Rewrite the lines in all of the entries below, replacing "Žlutá" with "Červená" and leaving everything else the same.
Recorded information START
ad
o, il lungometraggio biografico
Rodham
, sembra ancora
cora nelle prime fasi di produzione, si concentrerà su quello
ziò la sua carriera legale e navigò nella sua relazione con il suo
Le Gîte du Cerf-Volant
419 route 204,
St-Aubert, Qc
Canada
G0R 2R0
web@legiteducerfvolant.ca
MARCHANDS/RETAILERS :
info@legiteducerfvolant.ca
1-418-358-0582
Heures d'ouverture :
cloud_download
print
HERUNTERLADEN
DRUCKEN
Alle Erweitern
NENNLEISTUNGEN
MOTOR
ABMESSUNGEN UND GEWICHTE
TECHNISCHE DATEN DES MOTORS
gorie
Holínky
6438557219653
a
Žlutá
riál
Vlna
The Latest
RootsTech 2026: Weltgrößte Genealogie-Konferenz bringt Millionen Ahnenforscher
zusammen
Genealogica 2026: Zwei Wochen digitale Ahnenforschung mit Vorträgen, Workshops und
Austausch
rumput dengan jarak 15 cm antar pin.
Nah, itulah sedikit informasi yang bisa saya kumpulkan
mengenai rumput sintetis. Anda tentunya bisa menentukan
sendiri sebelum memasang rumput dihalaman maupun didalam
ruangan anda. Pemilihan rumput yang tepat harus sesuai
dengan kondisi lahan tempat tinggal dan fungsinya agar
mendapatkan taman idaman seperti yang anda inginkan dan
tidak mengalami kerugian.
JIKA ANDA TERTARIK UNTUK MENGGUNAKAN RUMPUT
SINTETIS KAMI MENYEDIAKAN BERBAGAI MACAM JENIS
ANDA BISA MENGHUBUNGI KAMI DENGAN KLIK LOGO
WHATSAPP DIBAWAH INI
Recorded information END
- _Solution for this problem_
ad
o, il lungometraggio biografico
Rodham
, sembra ancora
cora nelle prime fasi di produzione, si concentrerà su quello
ziò la sua carriera legale e navigò nella sua relazione con il suo
Le Gîte du Cerf-Volant
419 route 204,
St-Aubert, Qc
Canada
G0R 2R0
web@legiteducerfvolant.ca
MARCHANDS/RETAILERS :
info@legiteducerfvolant.ca
1-418-358-0582
Heures d'ouverture :
cloud_download
print
HERUNTERLADEN
DRUCKEN
Alle Erweitern
NENNLEISTUNGEN
MOTOR
ABMESSUNGEN UND GEWICHTE
TECHNISCHE DATEN DES MOTORS
gorie
Holínky
6438557219653
a
Červená
riál
Vlna
The Latest
RootsTech 2026: Weltgrößte Genealogie-Konferenz bringt Millionen Ahnenforscher
zusammen
Genealogica 2026: Zwei Wochen digitale Ahnenforschung mit Vorträgen, Workshops und
Austausch
rumput dengan jarak 15 cm antar pin.
Nah, itulah sedikit informasi yang bisa saya kumpulkan
mengenai rumput sintetis. Anda tentunya bisa menentukan
sendiri sebelum memasang rumput dihalaman maupun didalam
ruangan anda. Pemilihan rumput yang tepat harus sesuai
dengan kondisi lahan tempat tinggal dan fungsinya agar
mendapatkan taman idaman seperti yang anda inginkan dan
tidak mengalami kerugian.
JIKA ANDA TERTARIK UNTUK MENGGUNAKAN RUMPUT
SINTETIS KAMI MENYEDIAKAN BERBAGAI MACAM JENIS
ANDA BISA MENGHUBUNGI KAMI DENGAN KLIK LOGO
WHATSAPP DIBAWAH INI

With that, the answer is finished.